[Saved data entries]
§

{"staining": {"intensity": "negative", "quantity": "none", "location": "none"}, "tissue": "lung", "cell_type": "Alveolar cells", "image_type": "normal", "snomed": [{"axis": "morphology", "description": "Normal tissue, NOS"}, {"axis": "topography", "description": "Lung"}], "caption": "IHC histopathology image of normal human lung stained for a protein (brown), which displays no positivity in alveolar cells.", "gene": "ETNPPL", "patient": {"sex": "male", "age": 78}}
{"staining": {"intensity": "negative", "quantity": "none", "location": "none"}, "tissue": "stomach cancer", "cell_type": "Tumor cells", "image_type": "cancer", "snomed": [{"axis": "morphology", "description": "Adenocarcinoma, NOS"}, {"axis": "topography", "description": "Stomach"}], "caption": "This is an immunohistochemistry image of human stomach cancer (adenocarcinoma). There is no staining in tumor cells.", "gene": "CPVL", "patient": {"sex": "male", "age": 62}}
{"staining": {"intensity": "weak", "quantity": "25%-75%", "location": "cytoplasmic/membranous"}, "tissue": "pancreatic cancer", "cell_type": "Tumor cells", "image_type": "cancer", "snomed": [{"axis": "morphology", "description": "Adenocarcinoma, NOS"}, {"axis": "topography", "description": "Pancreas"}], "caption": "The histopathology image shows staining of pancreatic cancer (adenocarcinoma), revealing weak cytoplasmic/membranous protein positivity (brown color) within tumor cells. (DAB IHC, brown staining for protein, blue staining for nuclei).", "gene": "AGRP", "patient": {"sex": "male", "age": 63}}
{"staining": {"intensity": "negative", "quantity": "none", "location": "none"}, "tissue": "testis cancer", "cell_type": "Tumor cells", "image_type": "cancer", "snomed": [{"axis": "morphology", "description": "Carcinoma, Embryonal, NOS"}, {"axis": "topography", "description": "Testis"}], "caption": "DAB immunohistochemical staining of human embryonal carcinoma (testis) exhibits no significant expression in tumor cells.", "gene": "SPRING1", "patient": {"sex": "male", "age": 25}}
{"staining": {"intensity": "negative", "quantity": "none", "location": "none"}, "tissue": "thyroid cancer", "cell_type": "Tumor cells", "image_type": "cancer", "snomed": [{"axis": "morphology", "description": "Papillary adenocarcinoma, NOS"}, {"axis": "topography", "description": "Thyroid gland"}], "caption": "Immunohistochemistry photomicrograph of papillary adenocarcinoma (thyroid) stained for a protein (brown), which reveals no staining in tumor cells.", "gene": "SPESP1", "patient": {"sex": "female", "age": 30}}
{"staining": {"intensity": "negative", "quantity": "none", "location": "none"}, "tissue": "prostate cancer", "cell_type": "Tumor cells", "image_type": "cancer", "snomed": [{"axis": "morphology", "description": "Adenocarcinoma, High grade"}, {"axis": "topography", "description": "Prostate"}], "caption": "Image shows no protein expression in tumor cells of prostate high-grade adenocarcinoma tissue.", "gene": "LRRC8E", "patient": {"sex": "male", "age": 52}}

§

The task = Search the records for the word "human", then list every line that has it.

Result of this exercise =
{"staining": {"intensity": "negative", "quantity": "none", "location": "none"}, "tissue": "lung", "cell_type": "Alveolar cells", "image_type": "normal", "snomed": [{"axis": "morphology", "description": "Normal tissue, NOS"}, {"axis": "topography", "description": "Lung"}], "caption": "IHC histopathology image of normal human lung stained for a protein (brown), which displays no positivity in alveolar cells.", "gene": "ETNPPL", "patient": {"sex": "male", "age": 78}}
{"staining": {"intensity": "negative", "quantity": "none", "location": "none"}, "tissue": "stomach cancer", "cell_type": "Tumor cells", "image_type": "cancer", "snomed": [{"axis": "morphology", "description": "Adenocarcinoma, NOS"}, {"axis": "topography", "description": "Stomach"}], "caption": "This is an immunohistochemistry image of human stomach cancer (adenocarcinoma). There is no staining in tumor cells.", "gene": "CPVL", "patient": {"sex": "male", "age": 62}}
{"staining": {"intensity": "negative", "quantity": "none", "location": "none"}, "tissue": "testis cancer", "cell_type": "Tumor cells", "image_type": "cancer", "snomed": [{"axis": "morphology", "description": "Carcinoma, Embryonal, NOS"}, {"axis": "topography", "description": "Testis"}], "caption": "DAB immunohistochemical staining of human embryonal carcinoma (testis) exhibits no significant expression in tumor cells.", "gene": "SPRING1", "patient": {"sex": "male", "age": 25}}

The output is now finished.